Heavenly moles (pun fully intended), chile-laden stews, blood sausages, and masa cakes are all traditional foods made on this day but the most popular offering is a sugar-dusted pan de muerto. As the bread rises it symbolizes our ancestors that are rising up to greet us, wakened by the sweet smells of fresh bread baked with anise and orange.
A traditional pan de muerto is made with orange flower water but I couldn’t find any of that here in these parts so I used orange juice but if you can get your hands on some I highly recommend it—it makes for ethereal bread. Also, start early (there are several hours of rising ahead of you) or you can make the dough half-way through and finish the next day. Oh, and tell your deceased I say ‘What’s up?’

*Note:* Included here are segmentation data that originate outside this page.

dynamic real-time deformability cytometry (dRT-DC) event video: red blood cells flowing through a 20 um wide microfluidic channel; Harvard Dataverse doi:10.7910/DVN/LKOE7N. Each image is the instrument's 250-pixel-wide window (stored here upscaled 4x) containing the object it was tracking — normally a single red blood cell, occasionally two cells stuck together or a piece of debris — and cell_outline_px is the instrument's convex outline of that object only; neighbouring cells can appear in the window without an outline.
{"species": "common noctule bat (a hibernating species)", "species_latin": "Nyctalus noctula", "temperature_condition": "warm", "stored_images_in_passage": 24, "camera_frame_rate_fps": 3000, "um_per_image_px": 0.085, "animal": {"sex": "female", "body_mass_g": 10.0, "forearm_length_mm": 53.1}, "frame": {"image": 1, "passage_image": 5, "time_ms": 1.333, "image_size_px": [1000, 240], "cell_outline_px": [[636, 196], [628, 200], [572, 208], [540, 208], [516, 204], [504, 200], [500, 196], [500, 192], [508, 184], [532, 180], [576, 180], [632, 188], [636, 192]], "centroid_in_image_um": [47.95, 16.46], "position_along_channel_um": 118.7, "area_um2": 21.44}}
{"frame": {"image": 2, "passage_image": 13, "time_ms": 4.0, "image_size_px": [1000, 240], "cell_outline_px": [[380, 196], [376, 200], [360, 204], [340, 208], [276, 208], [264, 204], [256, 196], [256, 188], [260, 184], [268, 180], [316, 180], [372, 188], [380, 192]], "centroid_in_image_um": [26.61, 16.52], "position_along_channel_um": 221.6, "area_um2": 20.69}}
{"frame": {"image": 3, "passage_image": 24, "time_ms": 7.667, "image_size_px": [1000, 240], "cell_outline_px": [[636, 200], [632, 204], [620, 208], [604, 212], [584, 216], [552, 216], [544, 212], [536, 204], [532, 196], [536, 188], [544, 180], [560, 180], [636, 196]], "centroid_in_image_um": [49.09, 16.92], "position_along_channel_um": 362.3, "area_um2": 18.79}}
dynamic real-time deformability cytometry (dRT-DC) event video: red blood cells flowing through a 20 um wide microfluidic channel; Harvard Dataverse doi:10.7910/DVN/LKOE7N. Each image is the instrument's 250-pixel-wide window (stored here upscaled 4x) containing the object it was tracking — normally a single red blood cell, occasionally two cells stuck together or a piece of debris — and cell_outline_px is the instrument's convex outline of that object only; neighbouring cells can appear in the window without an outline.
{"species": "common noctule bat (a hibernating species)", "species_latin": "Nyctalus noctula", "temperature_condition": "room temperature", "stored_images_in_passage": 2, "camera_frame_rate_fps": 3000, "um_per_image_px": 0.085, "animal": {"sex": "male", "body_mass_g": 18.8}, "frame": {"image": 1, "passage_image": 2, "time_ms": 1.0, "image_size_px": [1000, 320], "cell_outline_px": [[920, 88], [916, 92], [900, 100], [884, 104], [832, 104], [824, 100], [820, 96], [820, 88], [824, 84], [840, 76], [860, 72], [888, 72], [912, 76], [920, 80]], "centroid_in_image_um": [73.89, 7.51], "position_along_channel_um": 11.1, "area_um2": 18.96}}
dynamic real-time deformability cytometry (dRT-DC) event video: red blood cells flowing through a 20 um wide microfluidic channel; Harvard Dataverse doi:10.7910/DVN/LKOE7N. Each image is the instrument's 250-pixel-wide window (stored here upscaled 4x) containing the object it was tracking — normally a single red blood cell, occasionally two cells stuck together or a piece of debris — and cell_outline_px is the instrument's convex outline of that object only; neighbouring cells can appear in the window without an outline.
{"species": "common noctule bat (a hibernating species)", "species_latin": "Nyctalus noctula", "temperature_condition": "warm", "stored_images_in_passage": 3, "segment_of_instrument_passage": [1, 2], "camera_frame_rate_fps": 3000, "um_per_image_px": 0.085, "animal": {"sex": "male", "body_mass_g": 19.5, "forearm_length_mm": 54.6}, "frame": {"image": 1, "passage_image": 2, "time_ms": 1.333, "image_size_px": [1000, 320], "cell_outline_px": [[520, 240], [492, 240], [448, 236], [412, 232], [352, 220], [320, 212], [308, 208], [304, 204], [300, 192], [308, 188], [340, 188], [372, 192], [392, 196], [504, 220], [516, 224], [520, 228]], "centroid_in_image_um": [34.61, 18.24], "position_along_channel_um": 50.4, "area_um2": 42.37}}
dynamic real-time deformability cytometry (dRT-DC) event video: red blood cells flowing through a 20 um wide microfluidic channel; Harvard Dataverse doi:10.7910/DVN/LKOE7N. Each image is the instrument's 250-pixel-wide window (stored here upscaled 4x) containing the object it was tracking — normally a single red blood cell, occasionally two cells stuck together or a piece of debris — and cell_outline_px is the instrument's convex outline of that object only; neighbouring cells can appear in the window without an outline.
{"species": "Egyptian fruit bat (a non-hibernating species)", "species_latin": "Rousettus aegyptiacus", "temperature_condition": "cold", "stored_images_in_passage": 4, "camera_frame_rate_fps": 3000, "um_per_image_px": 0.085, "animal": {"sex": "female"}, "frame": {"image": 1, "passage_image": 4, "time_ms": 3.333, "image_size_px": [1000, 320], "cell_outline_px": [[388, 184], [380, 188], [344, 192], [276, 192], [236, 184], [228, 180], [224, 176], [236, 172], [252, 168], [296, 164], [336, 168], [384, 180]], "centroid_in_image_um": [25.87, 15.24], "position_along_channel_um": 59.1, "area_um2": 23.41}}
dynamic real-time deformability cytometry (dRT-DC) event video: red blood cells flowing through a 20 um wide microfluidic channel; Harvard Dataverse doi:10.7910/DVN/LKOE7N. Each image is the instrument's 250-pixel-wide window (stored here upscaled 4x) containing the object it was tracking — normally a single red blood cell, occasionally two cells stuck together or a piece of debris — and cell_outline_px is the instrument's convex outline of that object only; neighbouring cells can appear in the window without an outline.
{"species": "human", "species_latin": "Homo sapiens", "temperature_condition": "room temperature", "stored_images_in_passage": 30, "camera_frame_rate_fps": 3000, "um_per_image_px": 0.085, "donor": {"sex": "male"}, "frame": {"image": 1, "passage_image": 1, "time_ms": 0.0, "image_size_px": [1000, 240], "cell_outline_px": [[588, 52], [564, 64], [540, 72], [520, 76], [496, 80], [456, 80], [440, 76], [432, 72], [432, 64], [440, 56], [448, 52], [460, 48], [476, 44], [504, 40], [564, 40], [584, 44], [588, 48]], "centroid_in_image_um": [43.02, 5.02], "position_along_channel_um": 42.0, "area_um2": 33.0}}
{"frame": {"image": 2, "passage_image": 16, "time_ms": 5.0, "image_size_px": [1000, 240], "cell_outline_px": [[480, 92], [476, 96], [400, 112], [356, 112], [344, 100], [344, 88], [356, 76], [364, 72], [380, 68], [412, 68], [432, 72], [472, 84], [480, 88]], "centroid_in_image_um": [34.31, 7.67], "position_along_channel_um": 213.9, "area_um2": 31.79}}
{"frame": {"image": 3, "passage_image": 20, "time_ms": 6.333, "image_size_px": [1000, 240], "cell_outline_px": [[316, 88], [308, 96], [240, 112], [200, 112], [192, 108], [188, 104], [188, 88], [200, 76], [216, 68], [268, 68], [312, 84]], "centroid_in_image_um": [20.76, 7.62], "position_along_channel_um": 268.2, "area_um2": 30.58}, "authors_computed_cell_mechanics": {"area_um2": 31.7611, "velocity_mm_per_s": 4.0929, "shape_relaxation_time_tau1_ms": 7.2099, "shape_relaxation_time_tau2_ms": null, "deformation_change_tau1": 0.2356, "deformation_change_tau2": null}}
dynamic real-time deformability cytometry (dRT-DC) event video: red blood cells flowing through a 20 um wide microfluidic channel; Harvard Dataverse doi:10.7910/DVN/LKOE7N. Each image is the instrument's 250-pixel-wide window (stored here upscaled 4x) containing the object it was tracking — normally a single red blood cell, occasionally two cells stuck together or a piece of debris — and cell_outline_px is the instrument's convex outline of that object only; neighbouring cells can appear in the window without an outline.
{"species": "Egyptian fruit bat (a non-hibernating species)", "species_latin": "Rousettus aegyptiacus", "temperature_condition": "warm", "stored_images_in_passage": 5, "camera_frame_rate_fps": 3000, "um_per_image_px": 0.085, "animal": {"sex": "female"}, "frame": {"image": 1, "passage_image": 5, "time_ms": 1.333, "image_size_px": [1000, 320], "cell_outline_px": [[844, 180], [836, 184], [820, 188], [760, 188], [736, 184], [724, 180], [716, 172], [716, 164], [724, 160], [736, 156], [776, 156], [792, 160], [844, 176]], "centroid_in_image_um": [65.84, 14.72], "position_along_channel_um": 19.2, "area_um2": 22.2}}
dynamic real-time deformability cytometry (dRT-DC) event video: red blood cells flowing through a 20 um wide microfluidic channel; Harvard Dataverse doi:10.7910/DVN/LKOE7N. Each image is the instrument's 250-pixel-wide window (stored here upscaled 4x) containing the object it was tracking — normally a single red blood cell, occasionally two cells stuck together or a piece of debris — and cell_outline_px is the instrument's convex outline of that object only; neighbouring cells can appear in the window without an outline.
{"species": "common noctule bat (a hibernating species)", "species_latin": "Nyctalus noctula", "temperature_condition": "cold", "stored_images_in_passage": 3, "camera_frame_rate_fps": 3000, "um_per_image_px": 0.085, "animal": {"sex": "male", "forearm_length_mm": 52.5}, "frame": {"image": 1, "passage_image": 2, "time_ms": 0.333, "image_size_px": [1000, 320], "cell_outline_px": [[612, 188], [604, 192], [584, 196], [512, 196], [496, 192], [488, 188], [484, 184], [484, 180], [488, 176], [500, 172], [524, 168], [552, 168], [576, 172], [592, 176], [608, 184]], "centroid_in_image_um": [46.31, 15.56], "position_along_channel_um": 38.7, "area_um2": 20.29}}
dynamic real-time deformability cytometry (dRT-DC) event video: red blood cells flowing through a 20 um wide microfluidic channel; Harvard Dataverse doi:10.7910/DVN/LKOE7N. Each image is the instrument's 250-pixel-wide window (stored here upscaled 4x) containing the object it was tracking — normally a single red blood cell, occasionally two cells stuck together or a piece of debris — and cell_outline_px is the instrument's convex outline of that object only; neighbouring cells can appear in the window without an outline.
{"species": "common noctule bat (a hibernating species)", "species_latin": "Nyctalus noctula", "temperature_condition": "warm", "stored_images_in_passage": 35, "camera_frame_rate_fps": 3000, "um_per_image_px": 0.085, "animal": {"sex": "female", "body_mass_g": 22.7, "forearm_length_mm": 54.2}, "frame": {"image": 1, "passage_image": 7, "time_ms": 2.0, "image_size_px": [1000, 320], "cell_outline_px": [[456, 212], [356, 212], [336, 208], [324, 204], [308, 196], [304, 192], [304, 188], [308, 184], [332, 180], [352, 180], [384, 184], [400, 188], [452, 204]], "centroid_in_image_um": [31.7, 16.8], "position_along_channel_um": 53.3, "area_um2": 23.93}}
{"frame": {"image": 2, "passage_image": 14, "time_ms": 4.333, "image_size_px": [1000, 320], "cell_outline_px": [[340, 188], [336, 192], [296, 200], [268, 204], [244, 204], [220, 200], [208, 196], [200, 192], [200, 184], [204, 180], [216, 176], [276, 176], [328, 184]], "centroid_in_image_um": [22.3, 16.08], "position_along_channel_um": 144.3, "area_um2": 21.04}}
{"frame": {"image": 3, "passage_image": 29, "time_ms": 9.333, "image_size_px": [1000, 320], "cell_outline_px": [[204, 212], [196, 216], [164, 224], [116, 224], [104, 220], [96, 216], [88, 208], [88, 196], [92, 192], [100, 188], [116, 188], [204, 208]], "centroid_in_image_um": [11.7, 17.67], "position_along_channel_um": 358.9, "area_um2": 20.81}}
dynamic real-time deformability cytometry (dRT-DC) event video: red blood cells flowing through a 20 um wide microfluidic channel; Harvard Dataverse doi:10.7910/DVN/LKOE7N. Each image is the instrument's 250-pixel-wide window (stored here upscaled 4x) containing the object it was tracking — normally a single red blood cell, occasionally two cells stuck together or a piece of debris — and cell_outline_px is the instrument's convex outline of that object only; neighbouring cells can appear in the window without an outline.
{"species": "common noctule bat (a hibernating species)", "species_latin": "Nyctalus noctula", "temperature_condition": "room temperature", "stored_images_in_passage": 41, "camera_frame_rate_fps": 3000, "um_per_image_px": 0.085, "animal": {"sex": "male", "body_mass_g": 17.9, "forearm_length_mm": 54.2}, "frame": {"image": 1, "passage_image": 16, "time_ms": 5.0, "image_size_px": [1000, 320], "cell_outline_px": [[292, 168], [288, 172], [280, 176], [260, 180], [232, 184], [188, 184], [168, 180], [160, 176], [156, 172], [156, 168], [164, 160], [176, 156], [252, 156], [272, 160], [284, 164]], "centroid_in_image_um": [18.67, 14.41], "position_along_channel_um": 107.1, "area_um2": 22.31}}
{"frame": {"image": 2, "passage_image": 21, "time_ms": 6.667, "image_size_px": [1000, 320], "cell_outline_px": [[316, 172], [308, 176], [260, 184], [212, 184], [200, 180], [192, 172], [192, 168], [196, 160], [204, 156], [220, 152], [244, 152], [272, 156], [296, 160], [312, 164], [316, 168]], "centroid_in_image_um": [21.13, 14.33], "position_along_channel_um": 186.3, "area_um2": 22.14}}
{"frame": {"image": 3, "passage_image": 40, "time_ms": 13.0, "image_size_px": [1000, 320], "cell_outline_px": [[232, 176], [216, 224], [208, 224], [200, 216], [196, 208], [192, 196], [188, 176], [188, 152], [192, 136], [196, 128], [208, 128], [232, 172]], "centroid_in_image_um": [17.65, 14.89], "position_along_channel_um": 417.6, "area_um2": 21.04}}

Orange-Anise Pan de Muerto
Adapted from Pati's Mexican Table
- 1/2 cup whole milk
- 4 heaping teaspoons dry yeast (2 packages)
- 4 cups all-purpose flour
- 8 tablespoons (1 stick) unsalted butter, at room temperature, plus 2 tablespoons melted for brushing
- 1 cup granulated sugar
- 4 large eggs, at room temperature
- Juice and zest from 1 large orange
- 1 teaspoon anise seeds
- 1 1/4 teaspoon kosher salt
- Plain or colored granulated sugar, for decorating
- Heat milk to 110°F-115°F. Pour into a small bowl and whisk in yeast. Give the yeast a couple of minutes to soften then use a rubber spatula and press gently on the yeast that hasn't dissolved. Let sit a few more minutes, then stir until completely dissolved.
- Add 1/2 cup of the flour and stir until combined. Let sit in the warmest area of your kitchen for about 20-30 minutes, until it puffs up to about double its volume.
- Place butter in the bowl of the stand mixer fitted with the paddle attachment and beat on medium until fluffy. Add sugar and beat for 3-4 more minutes. Add eggs one at a time, letting the first one incorporate before adding the next. Then add the remaining flour 1/2 cup at a time. Add the remaining ingredients and continue beating on medium for 7-10 minutes or until the dough pulls away from the sides of the bowl and is elastic and sticky.
- Grease a large bowl and transfer the dough to the bowl. Cover with a clean kitchen cloth and leave it in the warmest area of they kitchen until it doubles in size, about 2-3 hours. Punch the dough down with your fist, flip it over, cover and let it rise again for another 1-2 hours. (At this point you can also cover the dough with plastic wrap and let it rise overnight in the refrigerator. Just let it come to room temperature before proceeding.)
- Cut about a third of the dough off to make the decorations: make a 1-2 inch ball and use the rest to make 2 ropes. Grease a baking sheet and knead the rest of the dough into a ball. Place it in the center of the baking sheet and flatten it a bit on top. Place the dough ropes across the top making a criss-cross pattern and shaping into bones if desired. Shape the small ball into a skull and place where the two ropes cross. Cover the bread with a clean kitchen cloth and let rise again, another 1-2 hours.
- Heat the oven to 350°F. Brush the loaf with melted butter and sprinkle with sugar. Bake for about 35 minutes then cover with foil and bake another 20 minutes or until bread is firm and baked through. The loaf should sound hollow when you tap on the bottom. Let rest at least 30 minutes before slicing.